Fitch Ratings on Tuesday said it expects the government to phase out the windfall tax on domestic oil production next year in line with the moderation in the international crude oil prices. The agency also expects oil marketing companies (OMCs) to partly recoup the losses suffered as a result of a freeze on the retail prices of petrol and diesel this year.

“Strong oil prices — despite some moderation from very high levels in 2022, together with higher domestic gas prices (revised every six months with a lag to spot international prices) — should enable robust upstream cash flow. We expect the windfall taxes on domestic crude oil production to be phased out in 2023 with moderating prices,” Fitch said in its APAC oil and gas outlook for 2023.
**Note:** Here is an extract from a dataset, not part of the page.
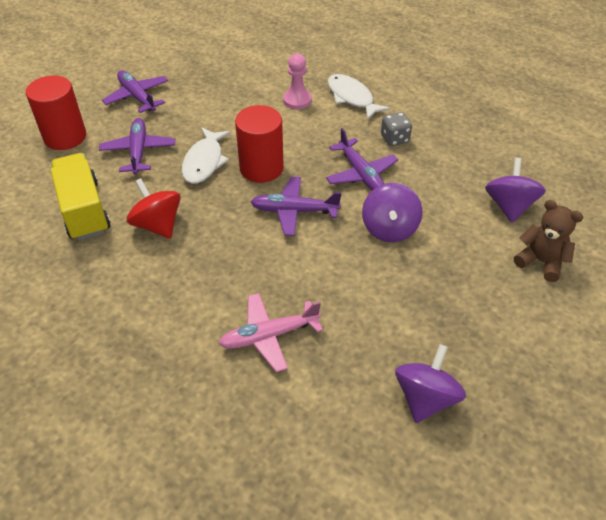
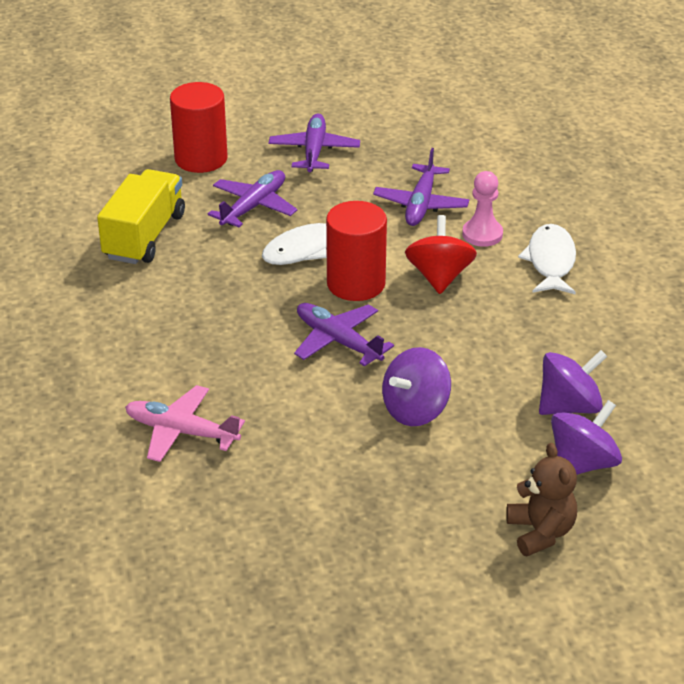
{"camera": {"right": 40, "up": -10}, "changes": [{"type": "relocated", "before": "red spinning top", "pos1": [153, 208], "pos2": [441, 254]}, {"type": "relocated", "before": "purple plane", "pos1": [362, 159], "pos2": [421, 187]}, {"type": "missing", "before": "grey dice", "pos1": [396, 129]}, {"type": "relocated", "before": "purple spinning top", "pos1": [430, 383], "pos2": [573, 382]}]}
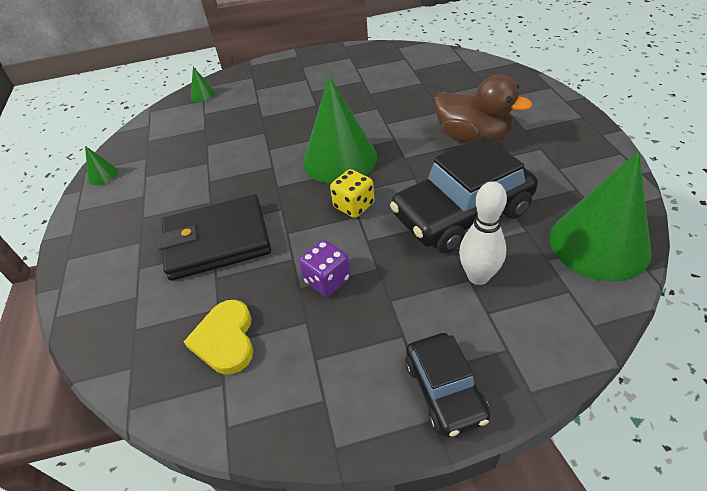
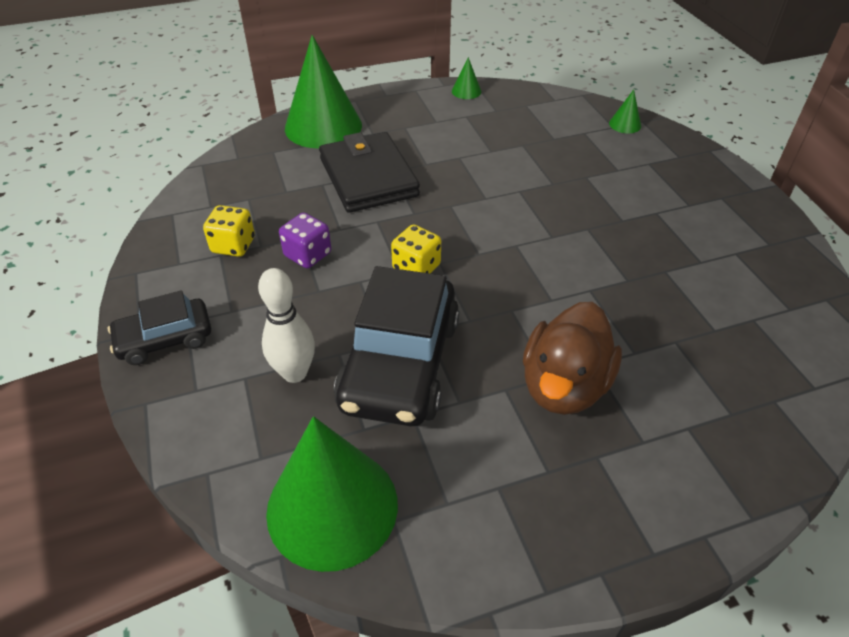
{"camera": {"right": 80, "up": 0}, "changes": [{"type": "missing", "before": "yellow heart", "pos1": [218, 337]}, {"type": "relocated", "before": "green cone", "pos1": [340, 129], "pos2": [323, 92]}, {"type": "spun", "before": "black car", "pos1": [464, 194], "pos2": [396, 346], "turn": -135}, {"type": "appeared", "after": "yellow dice", "pos2": [229, 231]}]}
“We also expect OMCs’ marketing margins to recover and partly recoup 2022’s losses, given our modestly lower crude-price assumptions. However, refining margins may ease to mid-cycle levels from all-time highs though still remaining healthy, which should support improvement in OMCs’ credit metrics,” it added.

Higher capex

Fitch is forecasting that capex will remain high for Indian downstream firms during FY24 as they continue to invest in expanding refining capacity and retail networks. Capex for upstream companies will be driven mainly by their continuing efforts to expand production. HPCL and OIL’s capex intensity is the highest, driven by investment in the greenfield and brownfield refinery expansion of their respective associates/subsidiaries, it added.

“Reliance Industries’ large investment plans for its existing oil-to-chemicals and new energy businesses are likely to be funded largely through internal accruals, supporting its low leverage, We expect HPCL-Mittal Energy capex intensity to decline as its petrochemical plant is mechanically complete,” Fitch said.

Fitch Ratings Senior Director Muralidharan Ramakrishnan said, “Fitch expects oil prices to continue to support strong upstream cash flow while downstream profitability is likely to recover modestly, supported by slightly lower average crude costs alleviating pressure on retail fuel prices. Therefore, headroom should remain adequate for the standalone credit profiles (SCPs) of integrated or upstream companies despite large capex. SCP headroom will remain low for Indian OMCs recovering from losses.”